HuffPost reported, for example, that Lake this week called for repealing the Affordable Care Act.

“We need a red wave, and we need to overturn Obamacare and come up with something better,” Lake said at a campaign event in Scottsdale. Her comments drew no audible reaction from the crowd. “They were going to do that, remember? And one of our old Arizona senators went in late at night and gave the old thumbs down. We’ll never forget that,” she added, referring to the late Republican Sen. John McCain’s vote against repealing the law.

It might seem odd to see a GOP candidate for statewide office in Arizona slamming McCain so close to Election Day, but Lake is overtly hostile to the legacy of the late GOP senator, routinely dismissing him as an opponent of the party’s radicalized “MAGA” wing.

Nevertheless, her rhetoric targeting the Affordable Care Act was unexpected, largely because most Republicans have waved the white flag in the fight over “Obamacare.” Indeed, by all appearances, after more than a decade of relentless fighting, most of the GOP has abandoned its “repeal and replace” crusade.

“I think it’s probably here to stay,” Sen. John Cornyn recently told NBC News, referring to the ACA. Similarly, Rep. Mike Gallagher, R-Wis., a member of the Republican Study Committee, was asked whether he expects a new Republican House majority to pursue ACA repeal. “I don’t think that’s on the table,” he replied.

And yet, there was Lake this week, insisting on scrapping the Affordable Care Act and replacing it with “something better.” What might that be? She didn’t say, and with just days remaining in the election cycle, the far-right candidate hasn’t unveiled anything resembling a detailed health care plan.

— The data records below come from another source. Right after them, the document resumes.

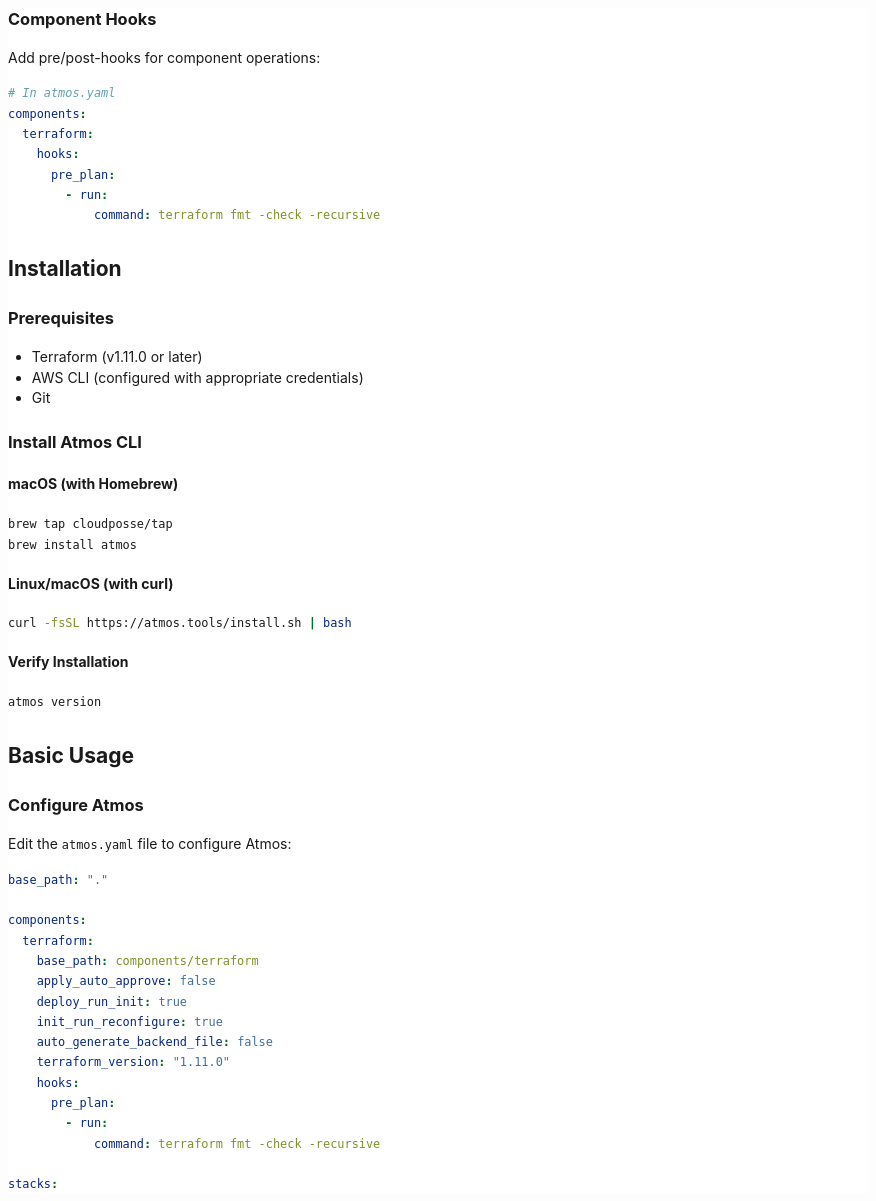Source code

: ### Component Hooks

Add pre/post-hooks for component operations:

```yaml
# In atmos.yaml
components:
  terraform:
    hooks:
      pre_plan:
        - run:
            command: terraform fmt -check -recursive
```

## Installation

### Prerequisites

- Terraform (v1.11.0 or later)
- AWS CLI (configured with appropriate credentials)
- Git

### Install Atmos CLI

#### macOS (with Homebrew)

```bash
brew tap cloudposse/tap
brew install atmos
```

#### Linux/macOS (with curl)

```bash
curl -fsSL https://atmos.tools/install.sh | bash
```

#### Verify Installation

```bash
atmos version
```

## Basic Usage

### Configure Atmos

Edit the `atmos.yaml` file to configure Atmos:

```yaml
base_path: "."

components:
  terraform:
    base_path: components/terraform
    apply_auto_approve: false
    deploy_run_init: true
    init_run_reconfigure: true
    auto_generate_backend_file: false
    terraform_version: "1.11.0"
    hooks:
      pre_plan:
        - run:
            command: terraform fmt -check -recursive

stacks:
```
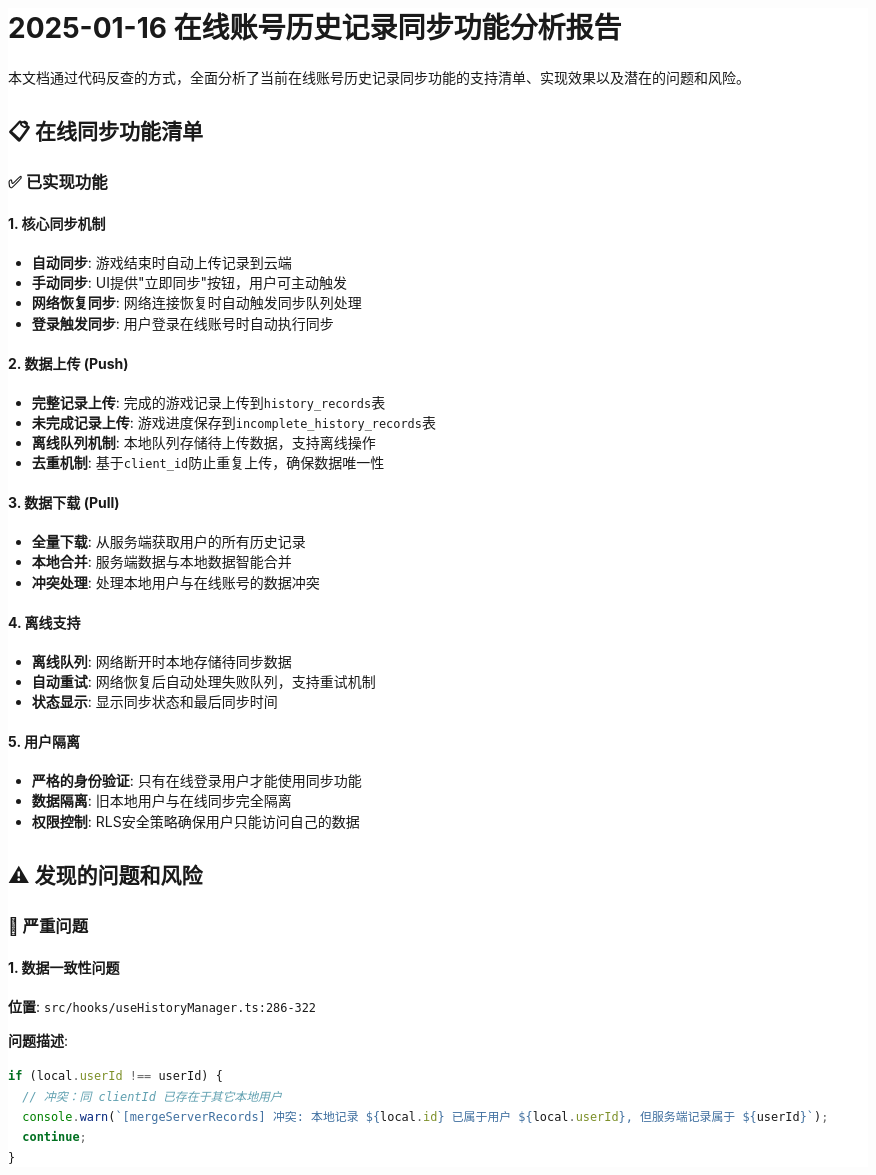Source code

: # 2025-01-16 在线账号历史记录同步功能分析报告

本文档通过代码反查的方式，全面分析了当前在线账号历史记录同步功能的支持清单、实现效果以及潜在的问题和风险。

## 📋 在线同步功能清单

### ✅ 已实现功能

#### 1. **核心同步机制**
- **自动同步**: 游戏结束时自动上传记录到云端
- **手动同步**: UI提供"立即同步"按钮，用户可主动触发
- **网络恢复同步**: 网络连接恢复时自动触发同步队列处理
- **登录触发同步**: 用户登录在线账号时自动执行同步

#### 2. **数据上传 (Push)**
- **完整记录上传**: 完成的游戏记录上传到`history_records`表
- **未完成记录上传**: 游戏进度保存到`incomplete_history_records`表
- **离线队列机制**: 本地队列存储待上传数据，支持离线操作
- **去重机制**: 基于`client_id`防止重复上传，确保数据唯一性

#### 3. **数据下载 (Pull)**
- **全量下载**: 从服务端获取用户的所有历史记录
- **本地合并**: 服务端数据与本地数据智能合并
- **冲突处理**: 处理本地用户与在线账号的数据冲突

#### 4. **离线支持**
- **离线队列**: 网络断开时本地存储待同步数据
- **自动重试**: 网络恢复后自动处理失败队列，支持重试机制
- **状态显示**: 显示同步状态和最后同步时间

#### 5. **用户隔离**
- **严格的身份验证**: 只有在线登录用户才能使用同步功能
- **数据隔离**: 旧本地用户与在线同步完全隔离
- **权限控制**: RLS安全策略确保用户只能访问自己的数据

## ⚠️ 发现的问题和风险

### 🔴 严重问题

#### 1. **数据一致性问题**
**位置**: `src/hooks/useHistoryManager.ts:286-322`

**问题描述**: 
```typescript
if (local.userId !== userId) {
  // 冲突：同 clientId 已存在于其它本地用户
  console.warn(`[mergeServerRecords] 冲突: 本地记录 ${local.id} 已属于用户 ${local.userId}, 但服务端记录属于 ${userId}`);
  continue;
}
```
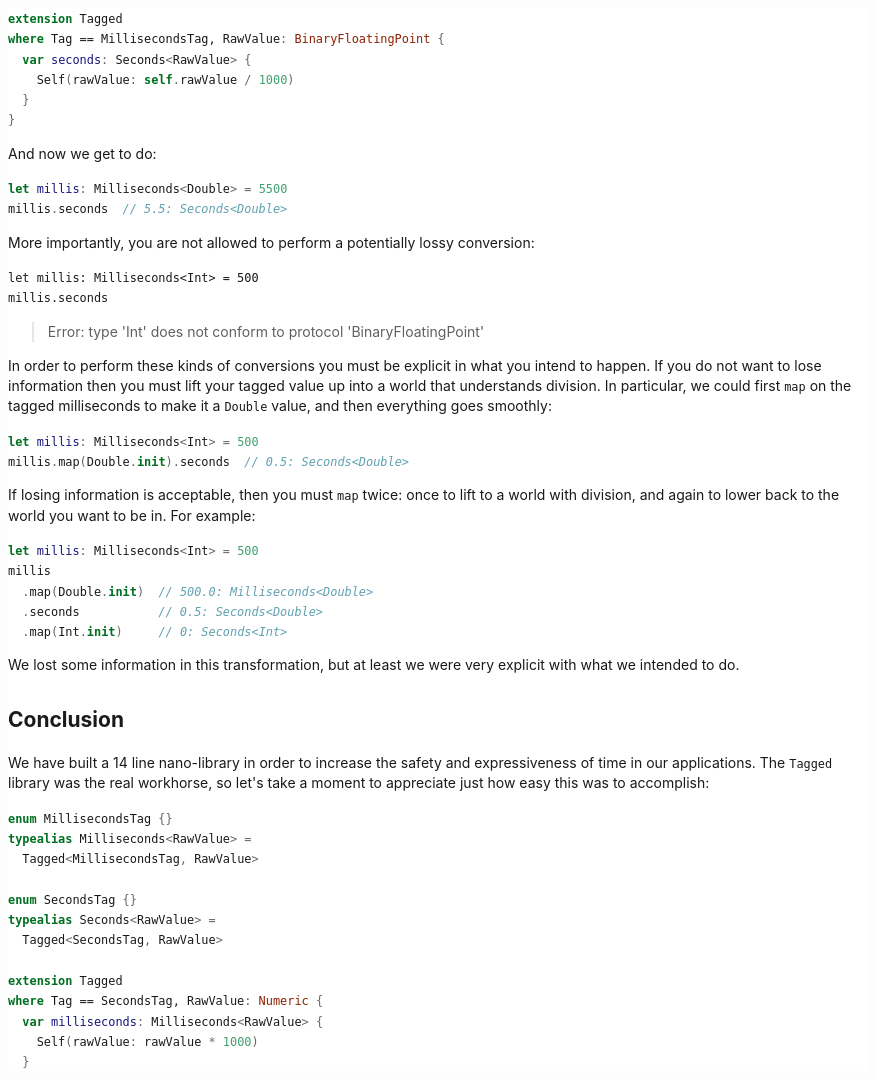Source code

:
 ```swift
extension Tagged
where Tag == MillisecondsTag, RawValue: BinaryFloatingPoint {
  var seconds: Seconds<RawValue> {
    Self(rawValue: self.rawValue / 1000)
  }
}
```

And now we get to do:

```swift
let millis: Milliseconds<Double> = 5500
millis.seconds  // 5.5: Seconds<Double>
```

More importantly, you are not allowed to perform a potentially lossy conversion:

```swift:2:fail
let millis: Milliseconds<Int> = 500
millis.seconds
```

> Error: type 'Int' does not conform to protocol 'BinaryFloatingPoint'

In order to perform these kinds of conversions you must be explicit in what you intend to happen. If
you do not want to lose information then you must lift your tagged value up into a world that
understands division. In particular, we could first `map` on the tagged milliseconds to make it a
`Double` value, and then everything goes smoothly:

```swift
let millis: Milliseconds<Int> = 500
millis.map(Double.init).seconds  // 0.5: Seconds<Double>
```

If losing information is acceptable, then you must `map` twice: once to lift to a world with
division, and again to lower back to the world you want to be in. For example:

```swift
let millis: Milliseconds<Int> = 500
millis
  .map(Double.init)  // 500.0: Milliseconds<Double>
  .seconds           // 0.5: Seconds<Double>
  .map(Int.init)     // 0: Seconds<Int>
```

We lost some information in this transformation, but at least we were very explicit with what we
intended to do.

## Conclusion

We have built a 14 line nano-library in order to increase the safety and expressiveness of time in
our applications. The `Tagged` library was the real workhorse, so let's take a moment to appreciate
just how easy this was to accomplish:

```swift
enum MillisecondsTag {}
typealias Milliseconds<RawValue> =
  Tagged<MillisecondsTag, RawValue>

enum SecondsTag {}
typealias Seconds<RawValue> =
  Tagged<SecondsTag, RawValue>

extension Tagged
where Tag == SecondsTag, RawValue: Numeric {
  var milliseconds: Milliseconds<RawValue> {
    Self(rawValue: rawValue * 1000)
  }
```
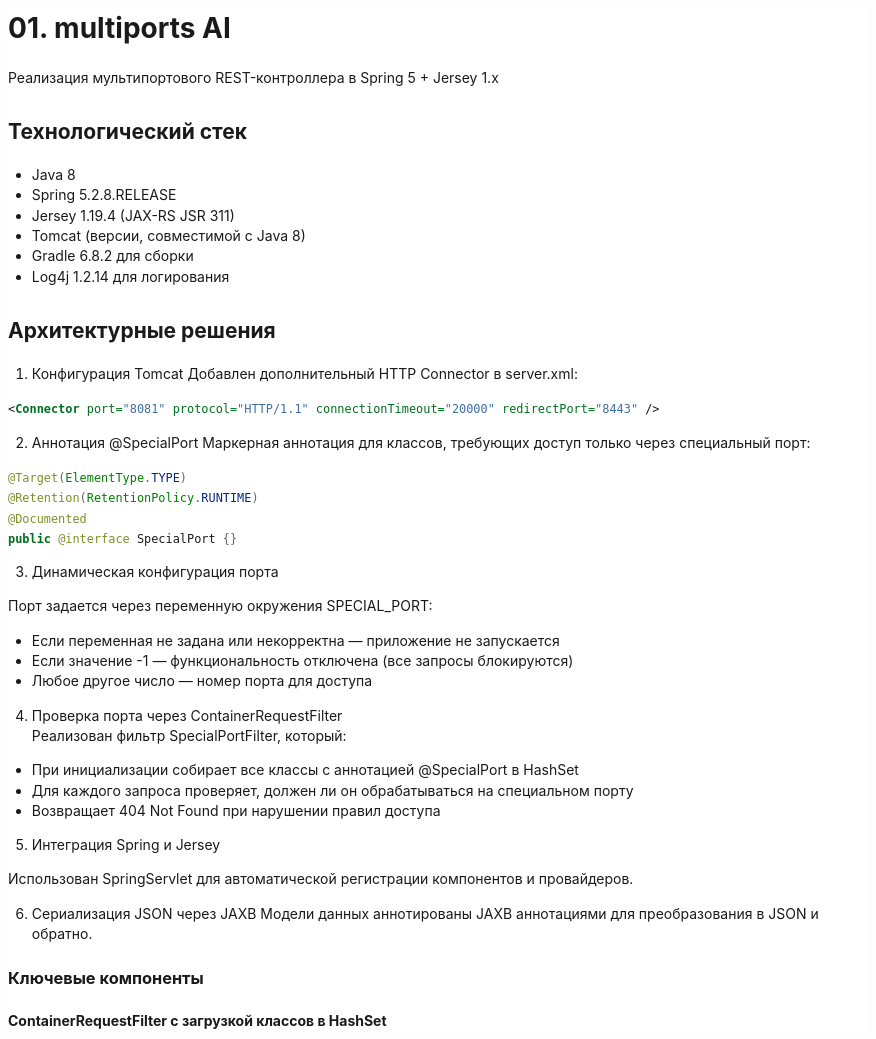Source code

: # 01. multiports AI

Реализация мультипортового REST-контроллера в Spring 5 + Jersey 1.x

## Технологический стек
- Java 8
- Spring 5.2.8.RELEASE
- Jersey 1.19.4 (JAX-RS JSR 311)
- Tomcat (версии, совместимой с Java 8)
- Gradle 6.8.2 для сборки
- Log4j 1.2.14 для логирования

## Архитектурные решения
1. Конфигурация Tomcat
   Добавлен дополнительный HTTP Connector в server.xml:

```xml
<Connector port="8081" protocol="HTTP/1.1" connectionTimeout="20000" redirectPort="8443" />
```

2. Аннотация @SpecialPort
   Маркерная аннотация для классов, требующих доступ только через специальный порт:

```java
@Target(ElementType.TYPE)
@Retention(RetentionPolicy.RUNTIME)
@Documented
public @interface SpecialPort {}
```

3. Динамическая конфигурация порта

Порт задается через переменную окружения SPECIAL_PORT:
- Если переменная не задана или некорректна — приложение не запускается
- Если значение -1 — функциональность отключена (все запросы блокируются)
- Любое другое число — номер порта для доступа

4. Проверка порта через ContainerRequestFilter\
   Реализован фильтр SpecialPortFilter, который:
- При инициализации собирает все классы с аннотацией @SpecialPort в HashSet
- Для каждого запроса проверяет, должен ли он обрабатываться на специальном порту
- Возвращает 404 Not Found при нарушении правил доступа

5. Интеграция Spring и Jersey

Использован SpringServlet для автоматической регистрации компонентов и провайдеров.

6. Сериализация JSON через JAXB
   Модели данных аннотированы JAXB аннотациями для преобразования в JSON и обратно.

### Ключевые компоненты

#### ContainerRequestFilter с загрузкой классов в HashSet
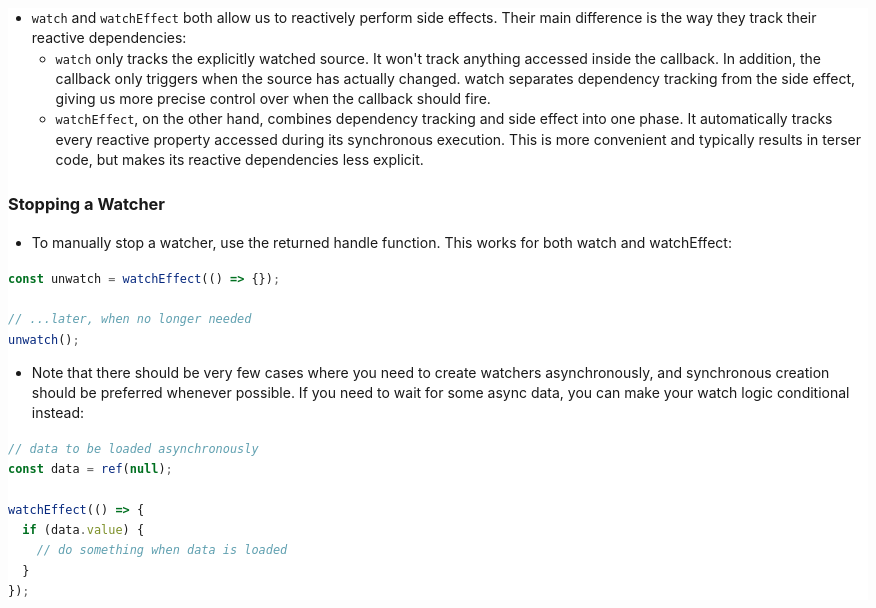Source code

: - `watch` and `watchEffect` both allow us to reactively perform side effects. Their main difference is the way they track their reactive dependencies:
  - `watch` only tracks the explicitly watched source. It won't track anything accessed inside the callback. In addition, the callback only triggers when the source has actually changed. watch separates dependency tracking from the side effect, giving us more precise control over when the callback should fire.
  - `watchEffect`, on the other hand, combines dependency tracking and side effect into one phase. It automatically tracks every reactive property accessed during its synchronous execution. This is more convenient and typically results in terser code, but makes its reactive dependencies less explicit.

### Stopping a Watcher

- To manually stop a watcher, use the returned handle function. This works for both watch and watchEffect:

```ts
const unwatch = watchEffect(() => {});

// ...later, when no longer needed
unwatch();
```

- Note that there should be very few cases where you need to create watchers asynchronously, and synchronous creation should be preferred whenever possible. If you need to wait for some async data, you can make your watch logic conditional instead:

```ts
// data to be loaded asynchronously
const data = ref(null);

watchEffect(() => {
  if (data.value) {
    // do something when data is loaded
  }
});
```
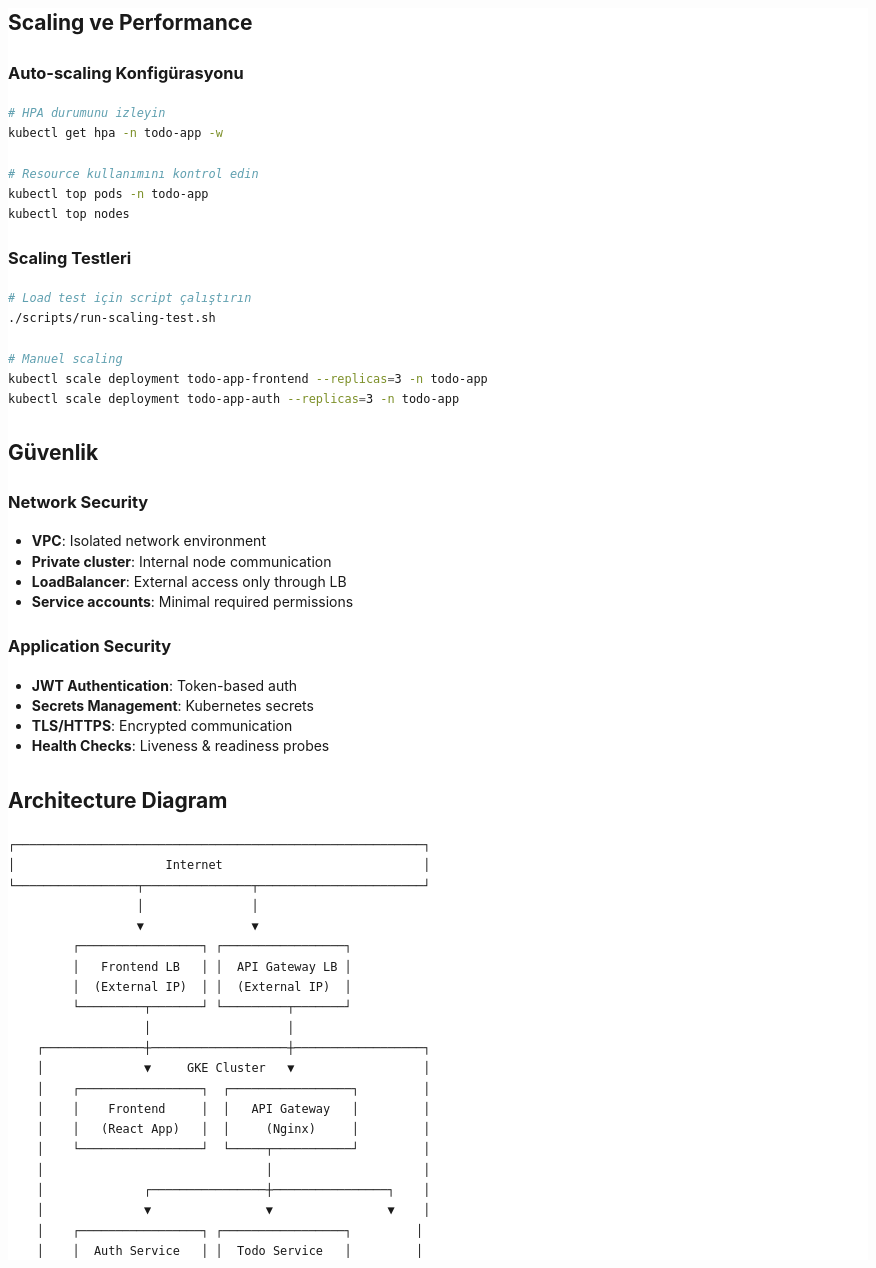 ## Scaling ve Performance

### Auto-scaling Konfigürasyonu

```bash
# HPA durumunu izleyin
kubectl get hpa -n todo-app -w

# Resource kullanımını kontrol edin
kubectl top pods -n todo-app
kubectl top nodes
```

### Scaling Testleri

```bash
# Load test için script çalıştırın
./scripts/run-scaling-test.sh

# Manuel scaling
kubectl scale deployment todo-app-frontend --replicas=3 -n todo-app
kubectl scale deployment todo-app-auth --replicas=3 -n todo-app
```

## Güvenlik

### Network Security
- **VPC**: Isolated network environment
- **Private cluster**: Internal node communication
- **LoadBalancer**: External access only through LB
- **Service accounts**: Minimal required permissions

### Application Security
- **JWT Authentication**: Token-based auth
- **Secrets Management**: Kubernetes secrets
- **TLS/HTTPS**: Encrypted communication
- **Health Checks**: Liveness & readiness probes

## Architecture Diagram

```
┌─────────────────────────────────────────────────────────┐
│                     Internet                            │
└─────────────────┬───────────────┬───────────────────────┘
                  │               │
                  ▼               ▼
         ┌─────────────────┐ ┌─────────────────┐
         │   Frontend LB   │ │  API Gateway LB │
         │  (External IP)  │ │  (External IP)  │
         └─────────┬───────┘ └─────────┬───────┘
                   │                   │
    ┌──────────────┼───────────────────┼──────────────────┐
    │              ▼     GKE Cluster   ▼                  │
    │    ┌─────────────────┐  ┌─────────────────┐         │
    │    │    Frontend     │  │   API Gateway   │         │
    │    │   (React App)   │  │     (Nginx)     │         │
    │    └─────────────────┘  └─────┬───────────┘         │
    │                               │                     │
    │              ┌────────────────┼────────────────┐    │
    │              ▼                ▼                ▼    │
    │    ┌─────────────────┐ ┌─────────────────┐         │
    │    │  Auth Service   │ │  Todo Service   │         │
```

This might very well give Arizonans pause — even those currently inclined to support Lake.

Remember, as Lake sees it, “Obamacare” needs to go, which in practical terms would mean hundreds of thousands of Arizonans would lose their health coverage. Her prospective constituents would also lose protections on pre-existing conditions, access to medications, and related ACA consumer benefits.

In the last midterm election cycle, Democrats focused heavily on health care as a national issue, and the strategy paid dividends in Arizona, where the party flipped both a U.S. Senate seat and a U.S. House seat.

It’s obviously late in the game to pitch voters on a new campaign issue, but Lake appears to have opened a provocative door, and Arizonans concerned about health care suddenly have new reason to take a closer look at their gubernatorial race.